Rabiah al-Adawiyah adalah anak perempuan dari Ismail al-Adawiyah al-Bashriyah,
Rabiah al-Adawiyah juga digelari Ummu al-Khair. Dia disebut Rabi’ah karena ia putri keempat
dari Ismail. Sedangkan Adawiyah adalah karena dia berasal dari bani Adawiyah. Ia lahir di
Bashrah tahun 95 H dan meninggal pada tahun 185 H dan dimakamkan di Bashrah. Diceritakan
bahwa sejak masa kanak-kanak ia telah hapal al-Quran dan sangat kuat beribadah serta hidup
sederhana. Ajarannya dikenal dengan istilah teori hubb (cinta) kepada Allah SWT ada yang
menyebutnya “al-hubb”. Sumber lain mengatakan bahwa, Rabiah al- Adawiyah adalah seorang
zahid perempuan yang amat besar dari Basrah, di Irak.
Menurutnya, al-hubb al-ilahi merupakan cetusan dari perasaan jiwa yang rindu dan
pasrah terhadap Allah. Seluruh ingatan dan perasaan tertuju kepada-Nya. Cinta rabi’ah kepada
tuhannya adalah cinta yang suci, murni, dan sempurna. Perasaan cinta itu telah tertanam di
hatinya. Hidupnya tenggelam dalam zikir, beribadah dan membaca al-Quran.

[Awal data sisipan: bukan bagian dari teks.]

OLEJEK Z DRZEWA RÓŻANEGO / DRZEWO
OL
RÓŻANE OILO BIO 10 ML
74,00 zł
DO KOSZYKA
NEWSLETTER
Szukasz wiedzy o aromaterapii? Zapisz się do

Konsep al-hubb berdasarkan pengalaman Rabi’ah al-Adawiyah dalam ritual tasawufnya
adalah dengan menjadikan Allah sebagai segala- galanya, tidak ada yang melebihi dari-Nya
sesuatu pun makhluk yang telah Ia ciptakan. Semua perhatian dan pikiran selalu tercurah kepada-
Nya sebagai bukti cinta-kasih hanya semata-mata untuk-Nya. Bahkan pengabdian hidup yang
diwujudkan dalam bentuk ibadah bukanlah untuk mengharapkan balasan apa-apa dari-Nya, baik
berupa surga maupun takut karena siksa neraka. Namun pengabdian itu semata-mata karena
Allah kekasih yang paling dicintainya. Semuanya bertujuan untuk mendekatkan diri kepada-Nya,
bahkan hingga mencapai persatuan dengan-Nya.